AI Search Engines Struggling with Inaccuracies

Chatbots Provide Incorrect Answers to Over 60% of Queries, Study Reveals
Overview of AI Search Tools
A study conducted by the Tow Center for Digital Journalism has raised significant concerns regarding the reliability of AI search tools, which are increasingly being viewed as alternatives to traditional search engines. The research highlights troubling inconsistencies and inaccuracies that may impact how users perceive and utilize these AI technologies in their search for information.
Key Findings from the Study
The research assessed eight AI search engines:
- ChatGPT Search
- Gemini
- Perplexity
- Perplexity Pro
- DeepSeek Search
- Microsoft’s Copilot
- Grok-2 Search
- Grok-3 Search
The study analyzed responses to 200 randomly selected articles from 20 different news organizations, ensuring that each article was present in the top three Google search results for its exact excerpt. The results were graded based on the degree of accuracy in citation—whether the article, publisher, and URL were accurately identified.
Inaccuracy Rates
The study’s findings indicated that:
- More than 60% of the responses from the chatbots were incorrect overall.
- Grok-3 Search demonstrated a staggering error rate, providing correct answers only 4% of the time.
- Microsoft’s Copilot was unable to respond to 104 out of 200 queries, and of the 96 responses it provided, only 16 were completely accurate.
- ChatGPT Search addressed all 200 queries, achieving correct answers just 28% of the time, while being entirely wrong in 57% of cases.
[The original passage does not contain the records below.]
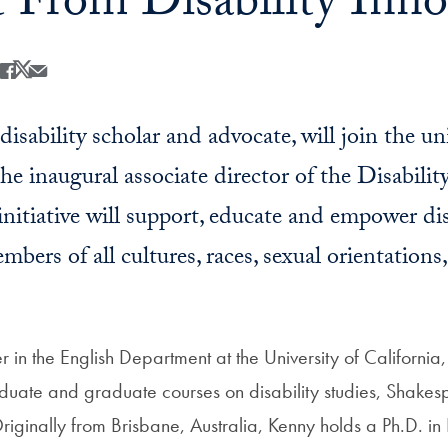
t From Disability Inno
Share
Share this on Facebook
Share this on X
Share this by Email
isability scholar and advocate, will join the un
he inaugural associate director of the Disabilit
 initiative will support, educate and empower di
ers of all cultures, races, sexual orientations
er in the English Department at the University of California
uate and graduate courses on disability studies, Shakes
iginally from Brisbane, Australia, Kenny holds a Ph.D. in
This widespread inaccuracy supports ongoing concerns about AI systems, which can confidently assert misinformation—often referred to as “hallucinations.” These inaccuracies were previously underscored in a 2023 report by Ted Gioia, which described ChatGPT’s tendency to present incorrect data with undue certainty.
Misleading Confidence
The study found that some AI chatbots even fabricated references and failed to provide necessary citations when asked. Particularly troubling is the observation that paid tools, like Perplexity Pro (costing $20/month) and Grok-3 Search (costing $40/month), exhibited higher error rates than freely available counterparts.
Moreover, some chatbots contravened Robot Exclusion Protocols, accessing material from blocked publishers. For instance, Perplexity Pro was noted to have correctly cited excerpts from articles it wasn’t supposed to access nearly one-third of the time.
The Role of Partnerships
The accuracy of chatbot responses did not necessarily improve even with partnerships between AI companies and news organizations. The findings revealed varying levels of accuracy when citing partnered publishers, emphasizing the need for caution in relying solely on AI for reliable information.
Implications for Users
The research underscores a critical issue: many users, particularly younger individuals, may perceive AI as a quick and authoritative source for information. This reliance could lead to a lack of essential research and analytical skills.
The Tow Center advocates for a viewpoint shift—encouraging AI to be seen as a tool aimed at enhancing human capabilities rather than a substitute for traditional research methods.
Through this study, the hope is that users approach AI tools with a critical mindset, always verifying information through trusted sources rather than relying solely on the outputs from chatbots.